Şuara Suresi'nde bir şiirin dörtlüğündeki nakaratlar gibi peygamber kıssalarını kısa kısa anlatıp: "Onlara kardeşleri Salih'i gönderdik. Sakınmaz mısınız? dedi" ifadesinin kibarlığı ve yumuşaklığı beni tekrar etkiledi...
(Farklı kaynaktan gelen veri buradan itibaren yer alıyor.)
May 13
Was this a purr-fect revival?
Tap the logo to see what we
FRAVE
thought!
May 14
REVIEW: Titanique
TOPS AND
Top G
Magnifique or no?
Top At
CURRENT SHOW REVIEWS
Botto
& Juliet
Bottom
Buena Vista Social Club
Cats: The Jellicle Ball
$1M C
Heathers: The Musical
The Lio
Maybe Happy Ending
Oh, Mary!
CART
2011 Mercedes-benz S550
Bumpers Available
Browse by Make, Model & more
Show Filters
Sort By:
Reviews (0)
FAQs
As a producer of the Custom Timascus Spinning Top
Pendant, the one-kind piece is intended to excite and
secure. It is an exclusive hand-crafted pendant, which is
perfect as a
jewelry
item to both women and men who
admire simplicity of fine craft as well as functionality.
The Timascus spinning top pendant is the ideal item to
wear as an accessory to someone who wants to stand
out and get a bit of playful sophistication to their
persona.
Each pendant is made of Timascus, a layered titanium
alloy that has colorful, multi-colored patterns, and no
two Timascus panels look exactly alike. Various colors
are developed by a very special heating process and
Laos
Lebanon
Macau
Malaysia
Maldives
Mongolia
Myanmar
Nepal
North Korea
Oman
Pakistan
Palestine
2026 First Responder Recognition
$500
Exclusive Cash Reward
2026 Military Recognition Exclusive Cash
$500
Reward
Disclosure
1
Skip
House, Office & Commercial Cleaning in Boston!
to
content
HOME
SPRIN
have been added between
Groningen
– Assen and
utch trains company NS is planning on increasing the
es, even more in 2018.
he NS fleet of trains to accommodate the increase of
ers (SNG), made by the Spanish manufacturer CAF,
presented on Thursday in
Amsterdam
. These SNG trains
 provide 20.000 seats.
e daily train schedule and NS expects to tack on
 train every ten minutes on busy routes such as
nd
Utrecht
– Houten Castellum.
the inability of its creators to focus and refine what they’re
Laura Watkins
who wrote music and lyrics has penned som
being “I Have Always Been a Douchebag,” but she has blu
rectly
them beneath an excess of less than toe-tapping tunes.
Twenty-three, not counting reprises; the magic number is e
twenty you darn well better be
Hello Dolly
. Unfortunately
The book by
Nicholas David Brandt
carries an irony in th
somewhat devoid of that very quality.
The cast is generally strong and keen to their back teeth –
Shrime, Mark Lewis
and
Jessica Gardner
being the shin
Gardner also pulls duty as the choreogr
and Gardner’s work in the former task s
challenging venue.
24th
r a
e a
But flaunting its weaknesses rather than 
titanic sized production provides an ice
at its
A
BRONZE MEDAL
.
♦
Kur'an-ı Kerim'in Allah'ın kelamı olduğunu bilip onunla güzel güzel konuştuğumu hissetmek çok yüksek bir mana ifade ediyor benim için. Cenab-ı Allah'ın kullarını hakikatli biçimde uyarması ne büyük bir lütuf. Benim için en büyük bilgi: "Şeytanın apaçık düşmanımız olduğunun" söylenmesi. Görünmeyen kendini gizleyibilen bu melun, insan evladına neler yaptırabileceğini kainatı yaratan tarafından bildirilmesi ne büyük bir imkan ve lütuftur.

Bir de "yerdekiler ve göktekiler ve bunların arasındakiler" gibi cümlelerle Rabbimiz bize inkar edilemez tabiat ayetlerinden delilleri sunuyor. Daha yolun başındayken "akletmez misiniz, düşünmez misiniz?" gibi sorularla bizi ciddi bir tefekküre davet ediyor. İnsanın yaratılışındaki zaafiyeti veya güçlü yönünü apaçık dile getiren Rabb'imiz ahirete iman etmenin, verilecek hesaba göre yaşamanın ne kadar mühim olduğunu beyan ediyor çoğu kere.

Acizane Kur'an-ı Kerim'i okurken bildiğim kelimeler var ama toparlayıp bir cümle haline getiremediğim için üzülüyordum. Bu yarım yamalak Arapçamla tercüme etmeye kalktığım zamanlarda korkuyor ve cesaretim kırılıyordu. Lakin seslendirilmiş bir meali açıp dinlerken bir taraftan da Arapçasını okudum. Böylece manayı daha iyi anlayabildiğimi fark ettim.

Ayrıca "yeryüzünü gezin, bakın sizden öncekilerin akıbeti nasıl olmuş?" ayet-i kerimesinin sıkça görünce daha önce bu konudaki düşüncelerim canlandı. Bence iyi bir delillendirme yöntemi... Körü körüne inanmayı, düşünmeden itaat etmeyi yarattığı kuluna yakıştıramayan Cenab-ı Allah, araştırma-inceleme, takip etme, analiz, sentez gibi düşünce metotlarını kullanmalarını isteyerek kullarını ikna etmeye çalışıyor. Apaçık ayetleri inkar edenler olunca da "sen onları uyarsan da uyarmasan da birdir, onlar iman etmezler." buyurarak davetçiyi rahatlatıyor.

Kur'an'ın, dünya semasından gönül semamıza inmeye başladığı andan itibaren onu okumak, dinlemek Rabbimize olan imanımı her daim taze tutuyor. Bu sebeple şu sözü unutmayalım. Bilen biri demiş ki "Allah'la konuşmak istediğimde namaz kılarım; Allah'ın benimle konuşmasını istediğimde Kur'an-ı Kerim okurum." Var mı daha ötesi?